Impact of alterations of Notch signaling in NSCLC. (A) Summary of the alterations of the Notch signaling pathway in the cohort of 49 NSCLC patients. HES1 mRNA levels are reported vs. NUMB status (as described in Fig. 2C). The six patients harboring NOTCH-1 mutations are indicated by red dots. (B) HES1 mRNA levels (expressed relative to the reference cell line BEAS-2B = 1) in NSCLCs displaying different levels of activated NOTCH-1 by IHC. mRNA levels were measured by Q-PCR on frozen specimens of the cohort of 49 patients. (C) The activation status of NOTCH-1 was used to predict overall survival in the subgroup of p53-negative NSCLC patients (i.e., patients without TP53 mutations, n = 176, 48.9% of the entire NSCLC cohort). Data are shown as the probability of survival, in Kaplan–Meier plots, as a function of low (Low) or intermediate-to-high (Interm./High) activated-NOTCH-1 levels. (D) The activation status of NOTCH-1 (low vs. intermediate-to-high activated-NOTCH-1 levels) was tested for prediction of survival in the same cohort of patients as in (C), in a multivariate comparative analysis using the indicated biological and biochemical parameters. HR, hazard ratio. A value of P < 0.05 was considered statistically significant.

Fig. 6.

Inhibition of Notch signaling affects the growth potential of primary NSCLC cultures harboring alterations of the Notch pathway.

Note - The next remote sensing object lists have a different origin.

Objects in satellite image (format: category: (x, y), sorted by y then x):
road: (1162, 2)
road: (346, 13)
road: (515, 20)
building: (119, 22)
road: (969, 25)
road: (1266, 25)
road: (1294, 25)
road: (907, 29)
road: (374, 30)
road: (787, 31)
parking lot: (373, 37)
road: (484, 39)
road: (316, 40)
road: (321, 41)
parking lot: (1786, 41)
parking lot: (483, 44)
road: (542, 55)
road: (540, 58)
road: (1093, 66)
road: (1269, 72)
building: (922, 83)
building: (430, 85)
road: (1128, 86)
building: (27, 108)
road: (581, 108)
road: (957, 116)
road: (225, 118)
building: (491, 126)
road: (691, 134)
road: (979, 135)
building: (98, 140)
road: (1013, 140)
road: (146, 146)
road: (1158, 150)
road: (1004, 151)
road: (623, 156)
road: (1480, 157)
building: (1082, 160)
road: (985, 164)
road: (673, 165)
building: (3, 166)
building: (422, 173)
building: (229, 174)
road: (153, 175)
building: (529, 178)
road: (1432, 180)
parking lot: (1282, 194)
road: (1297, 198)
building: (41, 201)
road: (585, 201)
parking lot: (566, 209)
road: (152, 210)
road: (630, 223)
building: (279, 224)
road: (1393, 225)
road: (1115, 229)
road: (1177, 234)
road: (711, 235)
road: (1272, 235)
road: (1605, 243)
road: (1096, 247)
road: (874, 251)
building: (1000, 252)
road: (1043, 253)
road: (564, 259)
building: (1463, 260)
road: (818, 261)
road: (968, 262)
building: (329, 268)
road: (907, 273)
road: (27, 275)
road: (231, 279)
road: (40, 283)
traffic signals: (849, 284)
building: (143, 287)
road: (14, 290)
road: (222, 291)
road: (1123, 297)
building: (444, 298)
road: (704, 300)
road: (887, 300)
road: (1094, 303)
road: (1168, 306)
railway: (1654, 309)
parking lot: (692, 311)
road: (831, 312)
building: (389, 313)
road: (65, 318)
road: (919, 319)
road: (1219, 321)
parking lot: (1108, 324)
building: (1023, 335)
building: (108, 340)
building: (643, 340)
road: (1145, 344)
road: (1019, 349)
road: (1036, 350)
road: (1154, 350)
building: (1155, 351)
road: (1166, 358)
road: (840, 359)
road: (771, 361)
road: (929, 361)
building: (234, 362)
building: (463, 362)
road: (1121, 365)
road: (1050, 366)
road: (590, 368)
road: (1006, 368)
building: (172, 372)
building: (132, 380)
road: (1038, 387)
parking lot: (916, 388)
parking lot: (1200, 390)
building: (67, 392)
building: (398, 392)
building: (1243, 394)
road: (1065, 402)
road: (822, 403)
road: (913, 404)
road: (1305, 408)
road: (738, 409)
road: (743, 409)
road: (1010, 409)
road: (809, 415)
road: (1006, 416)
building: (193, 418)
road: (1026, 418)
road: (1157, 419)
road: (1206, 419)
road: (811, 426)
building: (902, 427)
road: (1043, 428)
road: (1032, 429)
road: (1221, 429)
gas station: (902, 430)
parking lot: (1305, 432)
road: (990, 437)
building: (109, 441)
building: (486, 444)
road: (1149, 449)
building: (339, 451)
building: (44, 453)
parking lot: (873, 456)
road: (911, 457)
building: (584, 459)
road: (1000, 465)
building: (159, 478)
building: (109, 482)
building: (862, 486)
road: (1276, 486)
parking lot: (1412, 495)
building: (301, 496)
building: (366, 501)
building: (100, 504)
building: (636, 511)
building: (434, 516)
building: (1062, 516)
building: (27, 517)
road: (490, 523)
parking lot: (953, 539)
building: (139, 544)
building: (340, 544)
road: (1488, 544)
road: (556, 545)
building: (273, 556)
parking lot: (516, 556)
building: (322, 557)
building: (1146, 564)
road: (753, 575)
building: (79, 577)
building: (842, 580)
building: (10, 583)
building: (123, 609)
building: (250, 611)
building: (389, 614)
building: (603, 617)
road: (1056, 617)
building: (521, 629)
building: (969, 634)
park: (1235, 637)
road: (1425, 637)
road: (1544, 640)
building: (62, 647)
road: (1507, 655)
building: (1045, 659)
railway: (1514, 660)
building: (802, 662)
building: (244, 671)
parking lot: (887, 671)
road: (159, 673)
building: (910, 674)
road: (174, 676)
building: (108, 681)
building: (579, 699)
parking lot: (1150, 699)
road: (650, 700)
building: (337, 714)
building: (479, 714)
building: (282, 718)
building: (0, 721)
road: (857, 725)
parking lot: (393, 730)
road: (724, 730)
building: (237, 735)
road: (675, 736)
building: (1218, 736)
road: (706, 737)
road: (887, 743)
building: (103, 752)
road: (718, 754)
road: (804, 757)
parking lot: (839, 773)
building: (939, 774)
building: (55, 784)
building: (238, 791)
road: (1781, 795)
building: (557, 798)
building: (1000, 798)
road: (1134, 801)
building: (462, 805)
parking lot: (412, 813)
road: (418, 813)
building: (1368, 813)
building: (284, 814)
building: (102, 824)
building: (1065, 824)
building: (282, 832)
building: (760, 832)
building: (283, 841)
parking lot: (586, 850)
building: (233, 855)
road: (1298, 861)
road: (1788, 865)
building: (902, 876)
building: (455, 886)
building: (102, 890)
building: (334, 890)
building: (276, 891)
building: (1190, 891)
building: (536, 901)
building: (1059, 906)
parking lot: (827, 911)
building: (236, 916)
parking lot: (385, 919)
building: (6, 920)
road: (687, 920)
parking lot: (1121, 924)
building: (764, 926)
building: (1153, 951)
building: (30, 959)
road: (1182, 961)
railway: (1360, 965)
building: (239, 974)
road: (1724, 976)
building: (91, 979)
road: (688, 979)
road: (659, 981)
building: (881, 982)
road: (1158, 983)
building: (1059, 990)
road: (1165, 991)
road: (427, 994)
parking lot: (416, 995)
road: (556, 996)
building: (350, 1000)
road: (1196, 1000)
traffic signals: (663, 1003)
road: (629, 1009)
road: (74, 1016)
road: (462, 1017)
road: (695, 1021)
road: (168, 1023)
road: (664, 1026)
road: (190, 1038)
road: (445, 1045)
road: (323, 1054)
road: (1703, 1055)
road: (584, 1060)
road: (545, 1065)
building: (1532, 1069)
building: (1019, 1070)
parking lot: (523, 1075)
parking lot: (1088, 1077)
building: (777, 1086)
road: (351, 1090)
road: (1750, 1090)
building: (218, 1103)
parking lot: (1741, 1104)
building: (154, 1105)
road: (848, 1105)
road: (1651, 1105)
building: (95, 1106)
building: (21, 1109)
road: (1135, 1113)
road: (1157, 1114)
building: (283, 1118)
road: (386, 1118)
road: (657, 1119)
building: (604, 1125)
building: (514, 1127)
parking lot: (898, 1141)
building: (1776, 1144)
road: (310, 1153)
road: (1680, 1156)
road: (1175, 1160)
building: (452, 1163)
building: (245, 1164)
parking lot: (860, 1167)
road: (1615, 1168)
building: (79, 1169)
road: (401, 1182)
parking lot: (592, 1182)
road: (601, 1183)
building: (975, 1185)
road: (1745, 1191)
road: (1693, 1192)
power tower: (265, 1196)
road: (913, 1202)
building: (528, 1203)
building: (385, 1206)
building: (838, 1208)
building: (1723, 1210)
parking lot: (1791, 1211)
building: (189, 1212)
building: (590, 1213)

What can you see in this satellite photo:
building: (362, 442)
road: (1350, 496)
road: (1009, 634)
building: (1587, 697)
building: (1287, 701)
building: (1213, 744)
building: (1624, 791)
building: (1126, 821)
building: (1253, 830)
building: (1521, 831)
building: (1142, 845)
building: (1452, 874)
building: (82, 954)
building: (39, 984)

A. Eight NSCLC primary cultures, representing 3 groups based on NOTCH-1/NUMB status, were tested for their sensitivity to the GSIs MRK-003 and DAPT. The characteristics of the primary cultures are summarized in the panel. (B and C) Survival of the primary NSCLC cultures, after treatment with MRK-003 (B) or DAPT (C) with respect to vehicle (DMSO). Results are expressed as the mean ± SEM of two independent experiments. (D) Summary of GSI experiments. Survival, with respect to vehicle-treated cells, is shown for the three types of NSCLC cultures described in (A): filled bars, “WT” cells (no alterations in the Notch pathway, see main text); empty bars, NUMB-negative cells; gray bars, NOTCH-1-mutated cells. Results for primary cultures belonging to the same group were combined and are expressed as the mean ± SEM of two independent experiments. Asterisks indicate a significant difference (P < 0.01) relative to vehicle-treated cells as well as to WT cells treated with MRK-003 (left) or DAPT (right).